# New to planted tanks.



## ras0787 (Mar 6, 2012)

Hello. I'm new to having plants in my aquarium and new to the forum). I'm having trouble with the plants I'm adding to my aquarium. I have a 10 gallon tank with a few glowfish and a couple catfish (bottom feeders). I bought my first plant, which was a Peacock Fern. It was just one of the plants on the shelf from petsmart. I pretty much just randomly picked it. 

It wasn't long before the plant started tuning brown at the bottom. It slowly came apart and later the leafs, which were still green, were floating around the tank. Eventually most of the plant came apart and there was only one green part left. The bottom was completely brown and looked dead. I took the plant out and got rid of it. 
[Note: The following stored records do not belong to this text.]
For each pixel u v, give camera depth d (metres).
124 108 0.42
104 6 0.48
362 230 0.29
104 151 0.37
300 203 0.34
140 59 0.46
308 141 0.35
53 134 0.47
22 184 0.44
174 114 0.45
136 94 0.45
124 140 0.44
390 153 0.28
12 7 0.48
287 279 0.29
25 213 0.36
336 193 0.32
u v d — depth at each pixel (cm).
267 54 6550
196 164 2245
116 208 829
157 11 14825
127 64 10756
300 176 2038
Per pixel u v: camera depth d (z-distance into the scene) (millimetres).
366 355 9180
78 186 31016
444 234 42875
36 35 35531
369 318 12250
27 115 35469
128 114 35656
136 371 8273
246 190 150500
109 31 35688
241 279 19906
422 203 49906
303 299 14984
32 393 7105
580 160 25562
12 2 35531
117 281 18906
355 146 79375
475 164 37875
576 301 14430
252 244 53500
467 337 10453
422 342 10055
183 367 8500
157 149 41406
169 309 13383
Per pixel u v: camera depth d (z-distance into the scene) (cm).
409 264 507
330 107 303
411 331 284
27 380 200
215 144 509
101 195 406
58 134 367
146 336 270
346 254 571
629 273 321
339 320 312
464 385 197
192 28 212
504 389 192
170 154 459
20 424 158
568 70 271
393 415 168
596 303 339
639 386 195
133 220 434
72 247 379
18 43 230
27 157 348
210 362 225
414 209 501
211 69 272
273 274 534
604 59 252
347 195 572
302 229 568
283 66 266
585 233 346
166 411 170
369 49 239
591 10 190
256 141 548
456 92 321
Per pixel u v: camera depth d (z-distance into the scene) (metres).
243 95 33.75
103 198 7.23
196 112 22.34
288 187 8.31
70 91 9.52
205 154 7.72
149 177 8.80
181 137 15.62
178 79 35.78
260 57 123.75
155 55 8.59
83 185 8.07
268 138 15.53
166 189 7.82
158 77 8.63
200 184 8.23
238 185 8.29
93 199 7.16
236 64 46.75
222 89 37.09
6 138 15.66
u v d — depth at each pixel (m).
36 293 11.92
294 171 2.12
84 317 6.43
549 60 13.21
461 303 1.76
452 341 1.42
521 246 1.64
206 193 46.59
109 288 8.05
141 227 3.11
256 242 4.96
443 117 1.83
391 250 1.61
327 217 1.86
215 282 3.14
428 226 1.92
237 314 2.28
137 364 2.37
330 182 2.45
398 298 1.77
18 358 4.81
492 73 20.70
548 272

Fairly recently, I bought a ribbon plant, hoping for better results. Again, it was just a random pick at petsmart. It looks like some of the leaves are starting to tun brown and the plant looks very unhealthy. I bought some Nutrafin Plant Gro to try to remedy the situation. I put it in about once a week, and it doesn't seem to be of any help.

Is there anything I can do to keep my plants living? Any advice would be very much appreciated.

I should also mention I have gravel at the bottom of the tank. The Peackock Fern was on the left side front corner, which is the side the filter is on. The ribbon plant is smack dead in the middle of the tank.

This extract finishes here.